Friday, March 16, 2018


Game over
Yesterday Toys "R" Us announced the closing
of all of it's U.S. stores. Given I spent almost
three years of my life shoring up said brand I
took said news badly. One can't help but feel
like a dinosaur when many of the organizations
you once fervently served are now (or will soon
be) extinct. During a career that has spanned
almost forty years I've seen a legion of tried
and true retailers come and go. Yet each time
another one fails, especially one that I know
well, I get a tad angry. That's because market
forces aside, most corporate failures have no
one to blame except those once at the top.
High society
I've been sold as often as some old Buick. My
career started in publishing. I then moved on
to advertising agencies to work on major retail
accounts. Subsequently I crossed over to work
for a store itself. My first foray on that side was
Spiegel. The once venerable cataloger from the
Chicago area. Back then it's upper echelon sat
far above the masses on it's own floor. Outfitted
with over the top accoutrements such as leather
floors, private baths, and open terraces. Hence
post riding the elevator to said stratosphere you
entered a rather formidable and quite isolated
environment. It was a virtual fantasy land.
Far from glory
Given Spiegel was a "department store in a
catalog" such extremes seemed appropriate.
Far removed from the masses it's leadership
operated in limbo. Add a further removed
German owner and one might argue failure
was inevitable.
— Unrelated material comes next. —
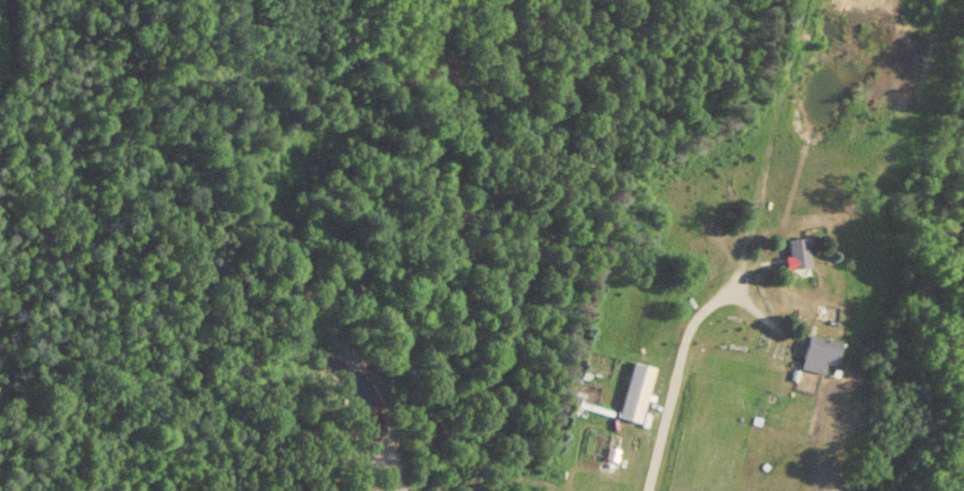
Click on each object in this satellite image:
building: (795, 253)
building: (817, 353)
road: (677, 378)
building: (633, 392)

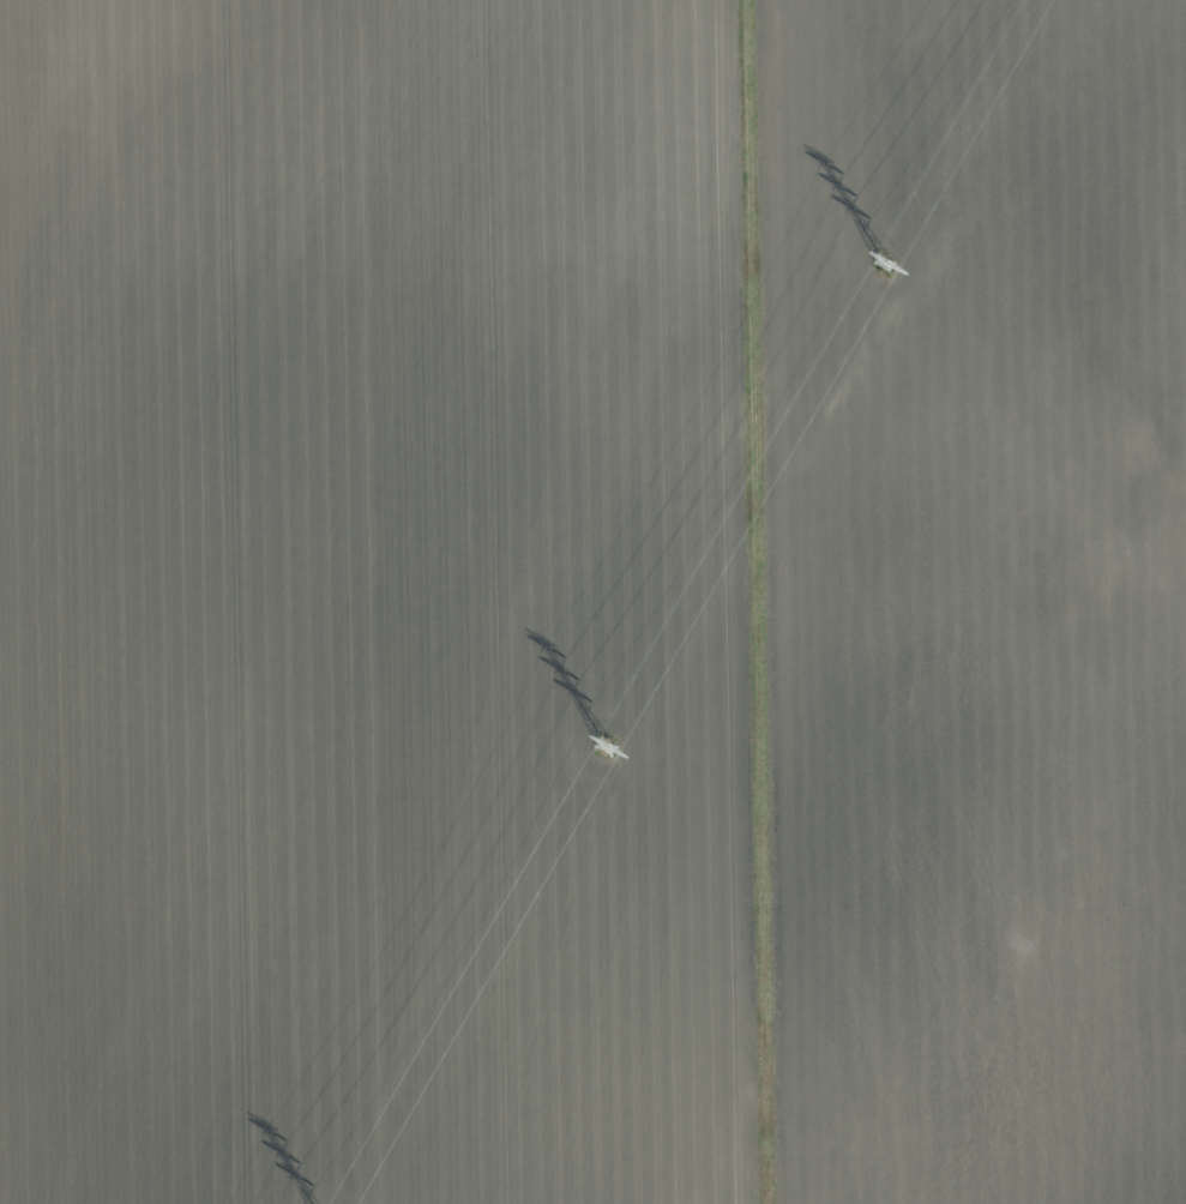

Two decades later, logging
onto the Spiegel website informs you that
they're "refreshing". A nice way of saying
out of business. Which bodes the question,
what went wrong? Or a more provocative
query - could smarter leaders have saved
it from extinction? My answer is possibly.
But in my experience HIGHLY unlikely.
Paradise lost
You see, corporate governance is a capricious
game of chance. It all depends on having the
right person in the right place at the right time.
Often circumstances are beyond even the best
of leader's control. As was the case of Marshall
Field & Company. I joined during a time of
reinvention, rejuvenation, and rejection. After
much work we were very successful. Creating
the impetus for our corporate parent (Target) to
trade in our laurels and sell. A decision driven
by external forces i.e. the financial community
and stockholders. Thus in the end, a retail icon
disappeared. And few if any seemed to care.
Shell game
During my time at JCPenney is was obvious
something had to change. Therefore when a
golden boy entered the fray everybody was
more than optimistic. Sadly, all that glitters
is not gold. Thus a combination of arrogance
and ignorance wreaked destruction upon the
company akin to a nuclear holocaust. All
within less than a year. Leaving those left
behind to rise out of the ashes in an attempt
to regain the status quo. All good intentions
aside, nothing seems to have been able to stem
an endless tsunami of challenges. Hence in my
opinion it's only a matter of time...
Satisfaction guaranteed or...
I could go on and on. My first retail client was
Sears. Which in those days was housed in the
tallest building in America. Slowly I watched
a century of success fade away. First the catalog
was closed. Then they moved to the suburbs.
And as Rome burned, the majority of it's key
leaders got big bonuses and even bigger golden
parachutes. Which brings us back to Toys "R"
Us. The reason the company ever went private
was due to years of over indulgent management.
Housed in an "executive" multi layered tower
set amidst a sylvan waterside corporate campus
they had one focus. PROFIT AT ANY COST.
Time up?
By the time a new regime arrived, the damage
had been done. Yet over the course of several
years things started to turn around dramatically.
As with most corporate takeovers, common
sense initially yielded the greatest results.
However equally important was rebuilding
a sense of pride, purpose, and resolve within
the faithful who the prior regime left behind.
Along with re-establishing strong ties with the
vendor community. Soon we regained market
share, brand authority, and sales. Honestly it
worked. Yet quickly politics and errors in
judgment reversed any forward momentum.
Fun while it lasted...
So now America loses yet another retail icon.
The question is who cares? Given America's
collective consumption - someone will fill the
void. And there are plenty of smart folks who
are willing to do just that. In the end I come
to this conclusion - retail brands are limited
commodities. Only a blessed few get to ride
the roller coaster up a brand's bell curve. A
few more enjoy the plateau of being on the
top. Yet it's inevitable that even the best slip
off said perch and pummel down to a point
of no return. So farewell Toys "R" Us and
Geoffrey. It was fun while it lasted wasn't it?!